Выяснилось, что профессора в универе не просто любили, уважали – его обожали – с затаенным ужасом и восторгом, именно как вестника иного мира. Даже начальство терпело его странности и прощало ему все – так прощают юродивых.
С каких заоблачных высей он спустился, из каких приплыл к ним земель? Толком ничего не было известно. Говорили, что мать его приходилась близкой родственницей Иннокентию Анненскому, отец был кадровым офицером, сам профессор признался однажды, что дед и бабка его жили еще при крепостном праве. Иногда в лекциях его проскальзывали упоминания о заседаниях каких-то эфемерных обществ любителей древностей, он цитировал какие-то всеми кроме него навеки забытые, читавшиеся там доклады… Случайно выяснилось, что и сам Журавский когда-то писал стихи – две дотошные девочки-русистки наткнулись однажды в ветхом журнальчике на два его стихотворения. «В златой дубраве Аполлона / Сквозит сиреневая мгла»… Найденные стихотворения распространялись среди студентов в списках. Поговаривали и о позднем, большом «дальневосточном» цикле: как будто профессору довелось побывать и в тех далеких краях, но возможно, то были лишь пустые слухи, домыслы, не важные, не, как любили у них выражаться, релевантные, потому что главным в Журавском было другое. Облик его дышал немыслимой, незнакомой ни по кому другому, свободой.

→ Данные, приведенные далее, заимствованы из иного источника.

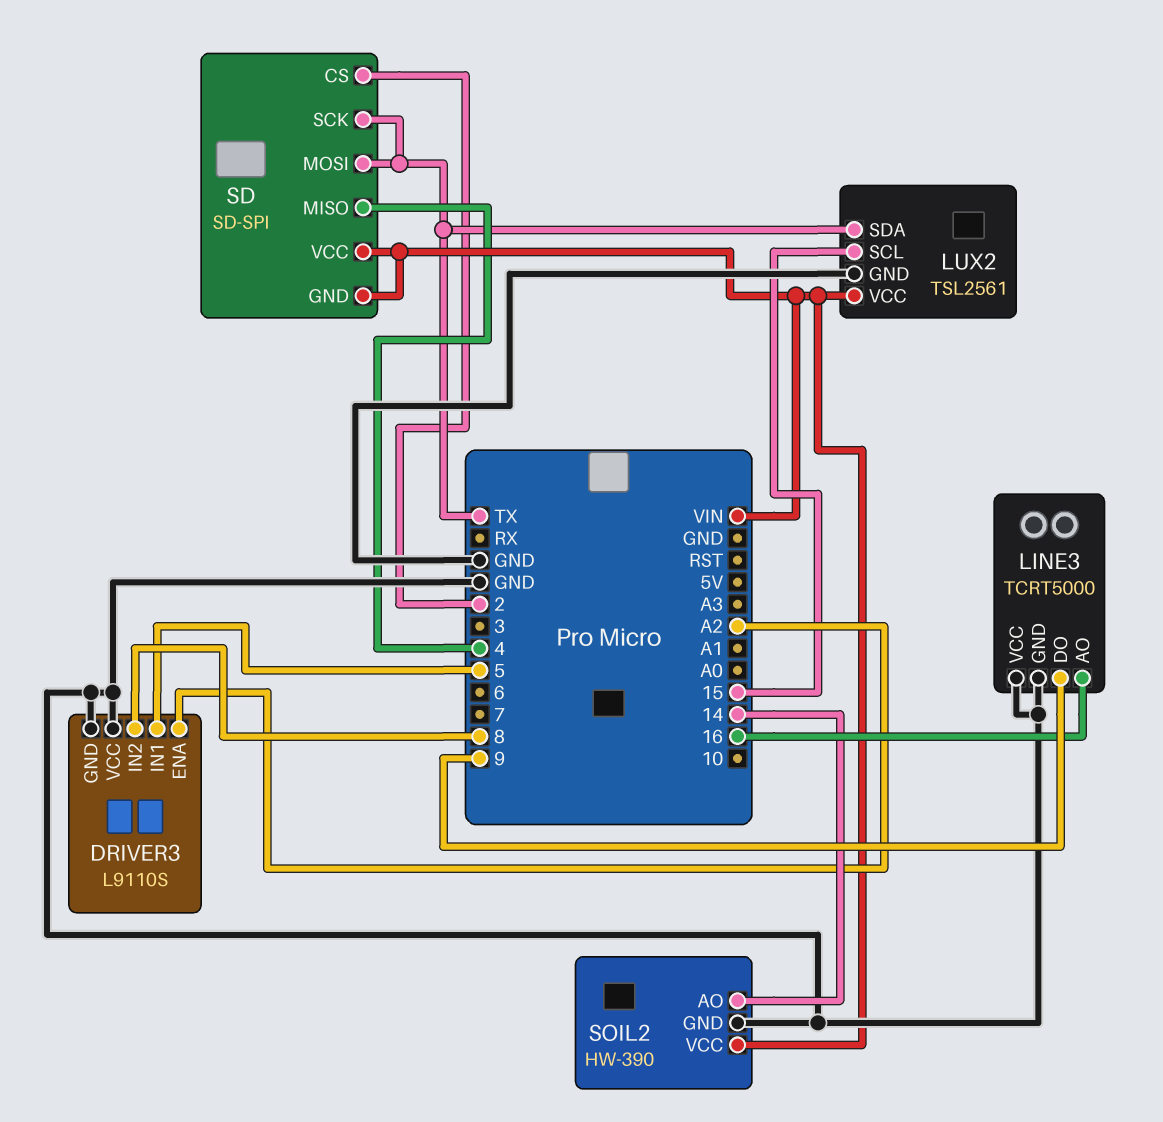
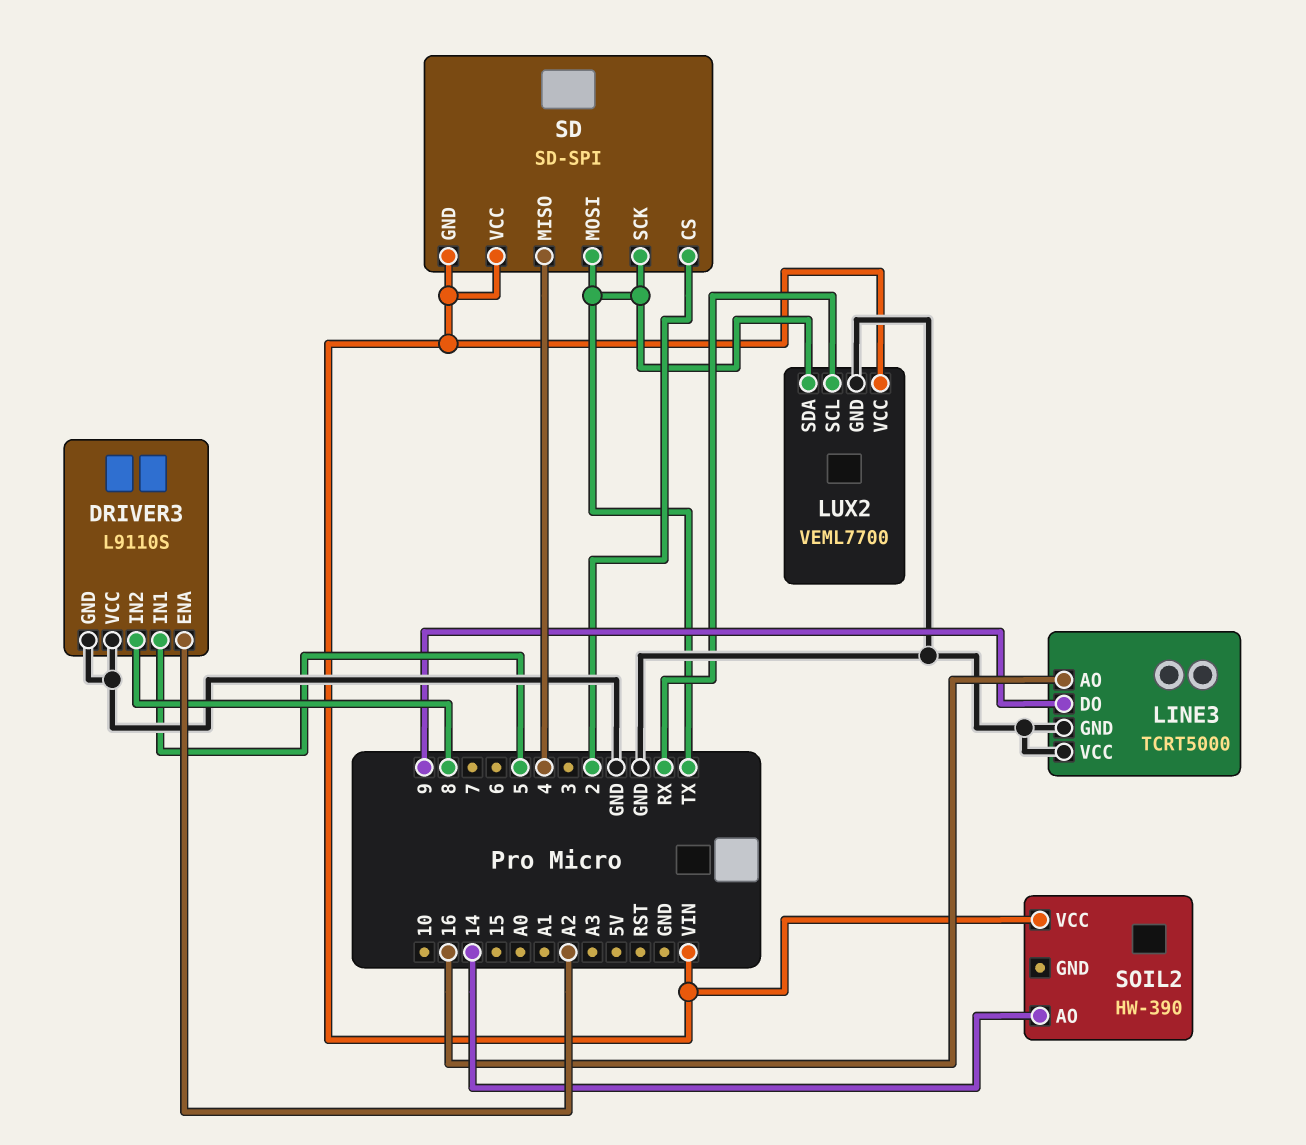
LUX2: TSL2561 -> VEML7700
LUX2 pin SCL: 15 -> RX
SOIL2 pin GND: GND -> none

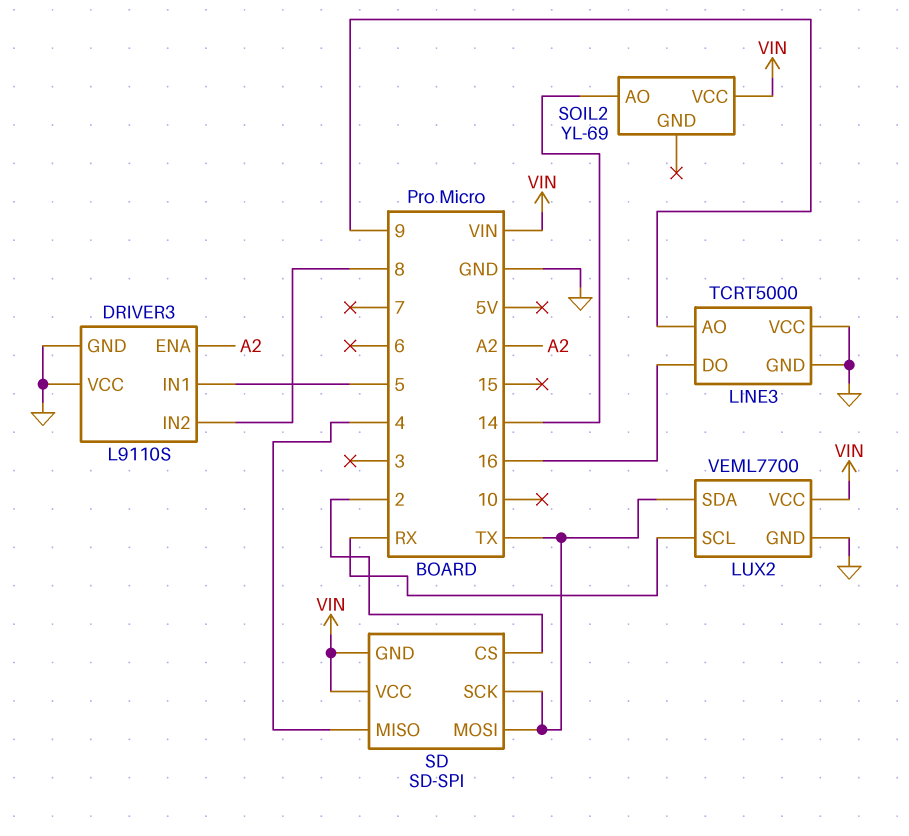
LINE3 pin AO: 16 -> 9
LINE3 pin DO: 9 -> 16
SOIL2: HW-390 -> YL-69

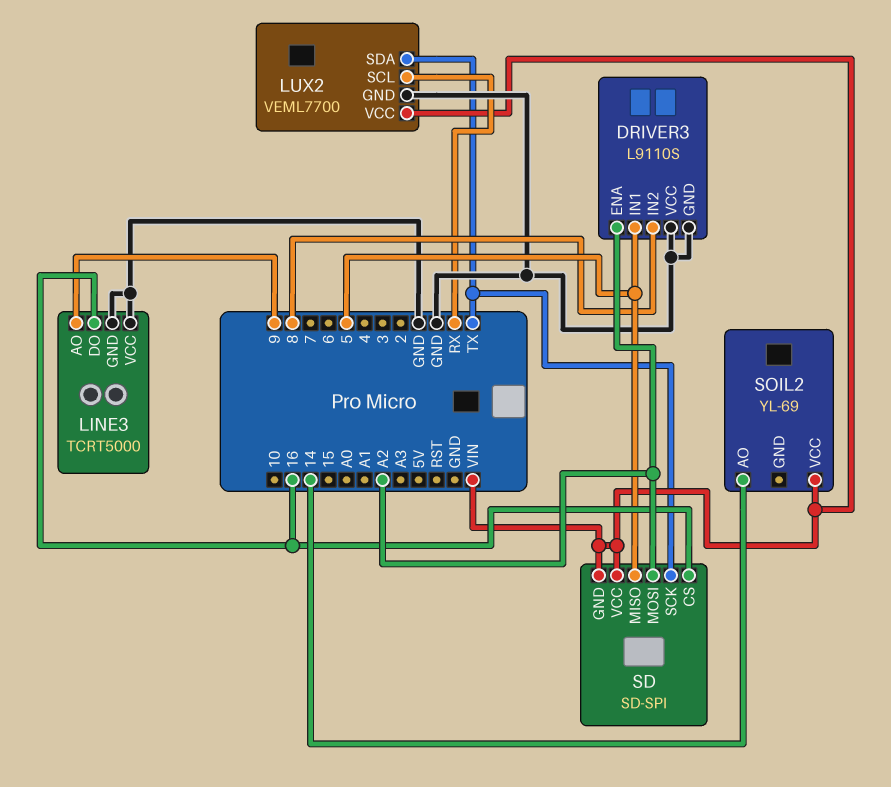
SD pin CS: 2 -> 16
SD pin MISO: 4 -> 5
SD pin MOSI: TX -> A2

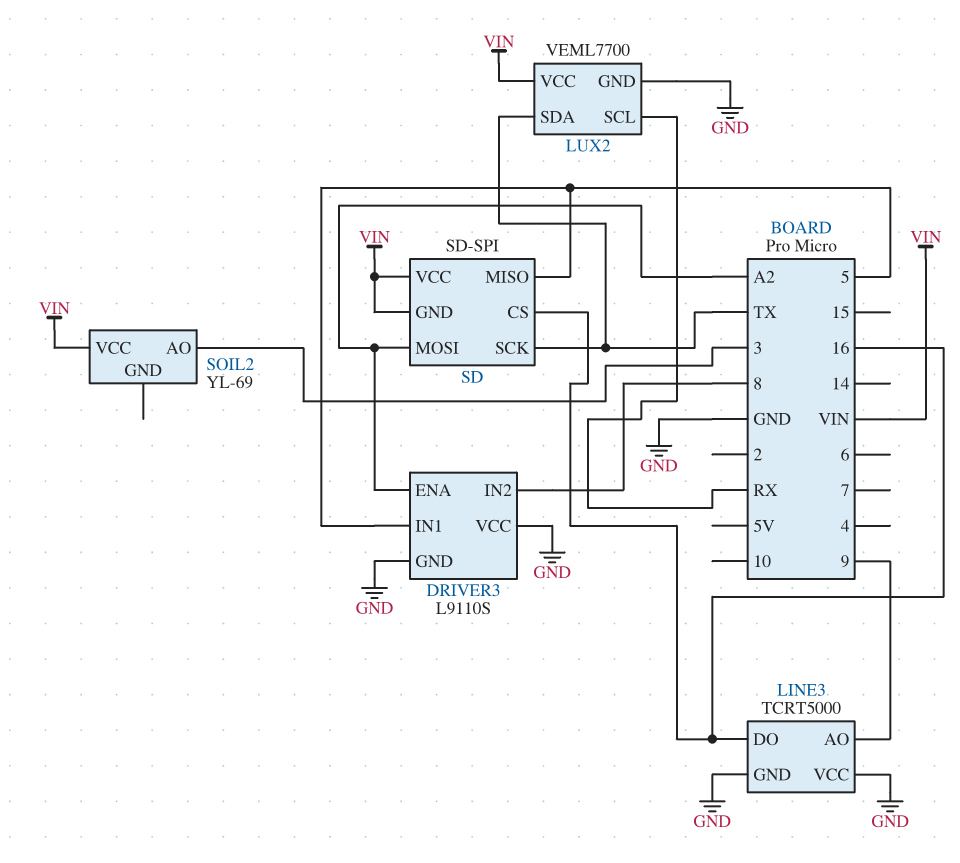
SOIL2 pin AO: 14 -> 3

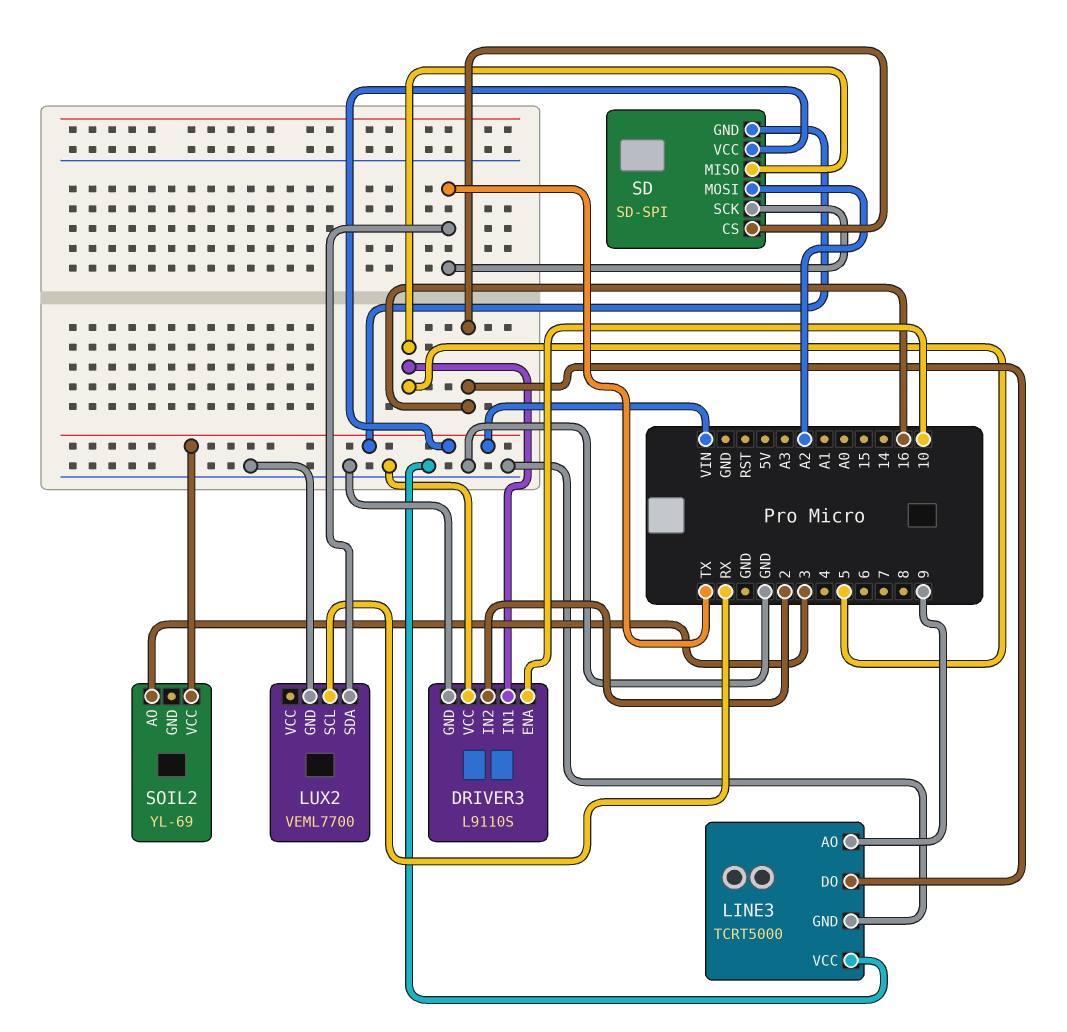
DRIVER3 pin ENA: A2 -> 10
DRIVER3 pin IN2: 8 -> 2
LUX2 pin VCC: VIN -> none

Зимой в университете плохо топили, он входил в аудиторию в потертой ушанке с опущенными ушами в черном пальто. И читал лекцию одетым, все так же знакомо сутулясь, опустив глаза, без бумаг, цитируя на память непостижимо длинные куски из Гесиода, Пиндара, Плутарха, Катулла, иногда спохватываясь и переводя, иногда просто комментируя. Кажется, он не понимал, что первокурсники еще просто не в состоянии воспринять на слух греческий и латынь. В середине лекции Журавский мог вдруг прервать себя и пуститься в длинные застенчивые объяснения. Беда в том, что со вчерашнего вечера его бьет озноб, надежды поправиться по дороге на лекцию не оправдались, если только позволительно говорить о несбыточности каких бы то ни было надежд, а из окна сильно дует, он уже пытался отодвинуться, но лишь напрасно потратил силы, озноб усиливается, и он просит почтеннейших слушателей простить и отпустить его душу на покаяние. Все это тем же лекционным, протяжным тоном, обстоятельно, без всякого кокетства, но с неуловимой, едва угадываемой слушателями тихой улыбкой. Душу отпускали на покаяние, и неторопливо, в полной тишине он шел.